EXERCISE. Exact copy, no pictures: return only the lines below from the line with "119 225 33.30" up to and including the line with "533 234 0.31".

Collected data entries:
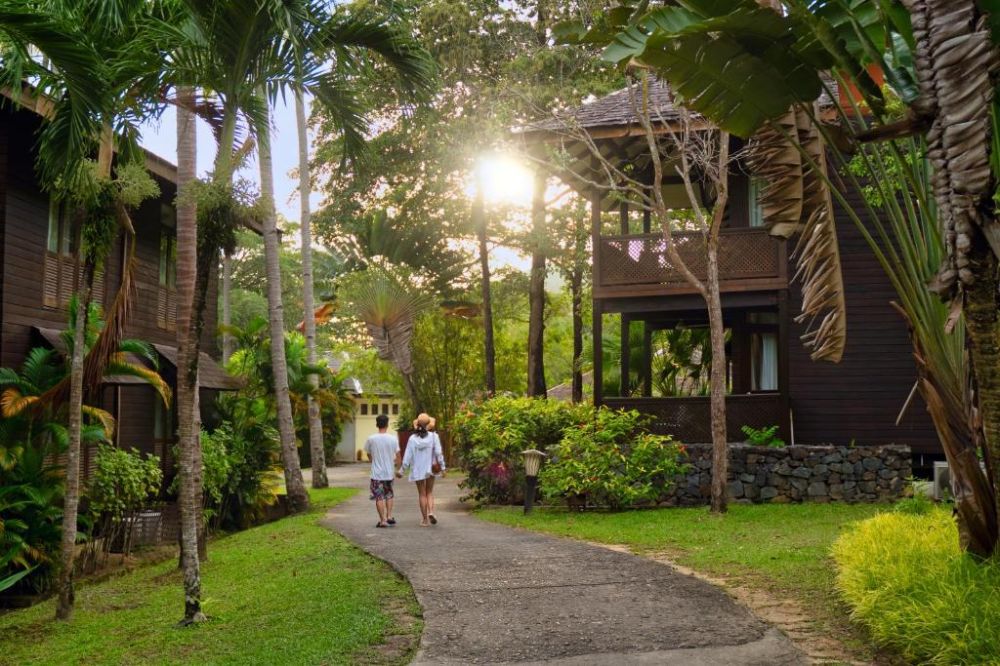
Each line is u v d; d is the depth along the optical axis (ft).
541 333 95.71
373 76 36.19
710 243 47.14
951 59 20.45
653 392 91.30
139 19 34.12
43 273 46.26
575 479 49.24
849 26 24.88
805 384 59.00
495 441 53.83
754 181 60.95
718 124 24.53
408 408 117.08
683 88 23.71
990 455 22.11
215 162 30.07
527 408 55.01
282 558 36.96
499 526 44.73
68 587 30.94
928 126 21.44
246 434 65.82
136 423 58.23
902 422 57.88
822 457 51.21
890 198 25.03
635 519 45.24
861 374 58.39
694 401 56.59
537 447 53.88
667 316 68.59
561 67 70.95
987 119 20.36
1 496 39.17
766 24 22.04
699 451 51.96
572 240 93.81
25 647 26.71
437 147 78.95
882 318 58.13
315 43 31.99
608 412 52.95
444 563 32.22
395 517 50.16
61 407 42.09
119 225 33.30
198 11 29.58
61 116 33.06
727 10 22.24
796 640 21.84
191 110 36.22
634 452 49.96
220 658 22.34
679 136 55.98
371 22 35.27
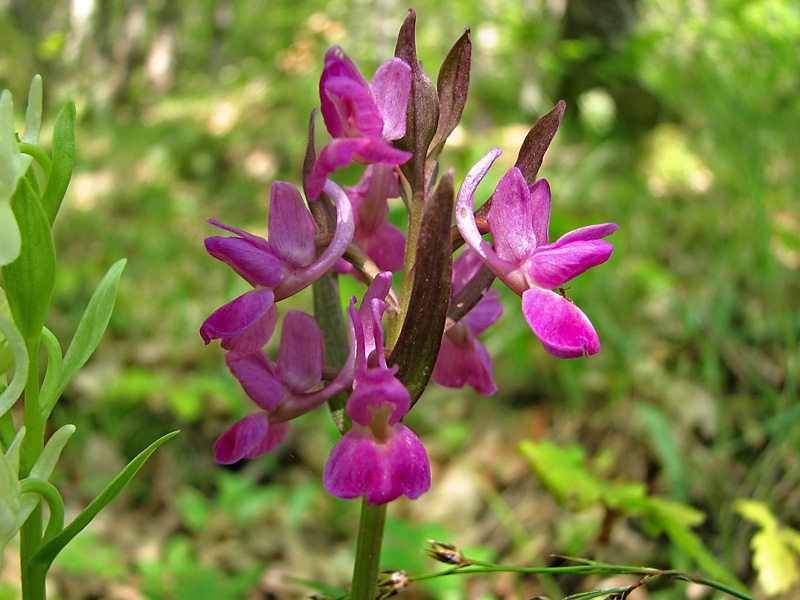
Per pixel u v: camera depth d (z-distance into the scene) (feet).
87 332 0.33
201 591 0.62
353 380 0.31
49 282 0.30
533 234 0.31
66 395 1.09
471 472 0.83
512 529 0.70
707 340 0.89
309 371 0.32
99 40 3.42
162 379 1.03
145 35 3.95
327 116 0.30
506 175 0.31
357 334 0.29
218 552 0.81
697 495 0.72
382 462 0.28
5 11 3.40
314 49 2.89
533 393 0.92
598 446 0.82
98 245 1.71
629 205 1.31
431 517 0.79
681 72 1.55
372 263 0.33
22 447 0.31
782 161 1.15
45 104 2.89
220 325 0.30
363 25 3.03
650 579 0.35
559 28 2.05
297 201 0.32
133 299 1.37
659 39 1.59
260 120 2.56
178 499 0.78
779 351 0.83
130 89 3.50
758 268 0.94
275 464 0.94
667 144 1.54
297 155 2.23
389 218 0.91
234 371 0.31
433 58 2.52
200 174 2.27
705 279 1.04
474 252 0.33
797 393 0.77
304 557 0.80
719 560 0.65
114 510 0.90
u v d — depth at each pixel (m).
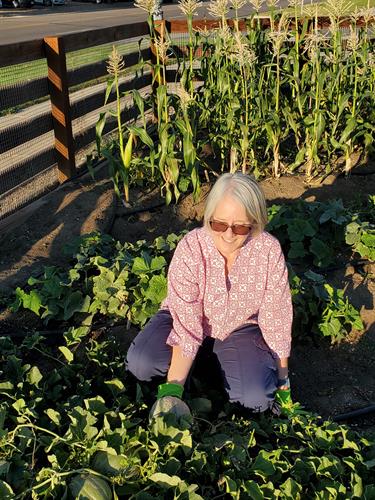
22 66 12.93
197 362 3.53
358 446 2.95
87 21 25.47
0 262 4.89
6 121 8.53
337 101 7.07
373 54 7.48
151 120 8.49
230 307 3.18
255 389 3.16
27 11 33.03
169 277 3.15
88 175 6.62
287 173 6.94
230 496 2.73
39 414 3.14
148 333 3.38
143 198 6.22
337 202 5.36
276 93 6.66
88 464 2.64
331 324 3.98
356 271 4.93
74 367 3.46
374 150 7.14
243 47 6.20
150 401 3.36
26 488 2.63
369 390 3.66
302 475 2.79
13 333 4.05
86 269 4.41
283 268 3.11
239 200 2.82
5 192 5.66
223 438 2.94
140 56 6.62
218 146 7.04
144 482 2.60
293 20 8.14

SOLUTION FOR THIS PROBLEM.
119 225 33.30
198 11 29.58
61 116 33.06
727 10 22.24
796 640 21.84
191 110 36.22
634 452 49.96
220 658 22.34
679 136 55.98
371 22 35.27
Per pixel u v: camera depth d (z-distance into the scene) (feet).
87 332 0.33
201 591 0.62
353 380 0.31
49 282 0.30
533 234 0.31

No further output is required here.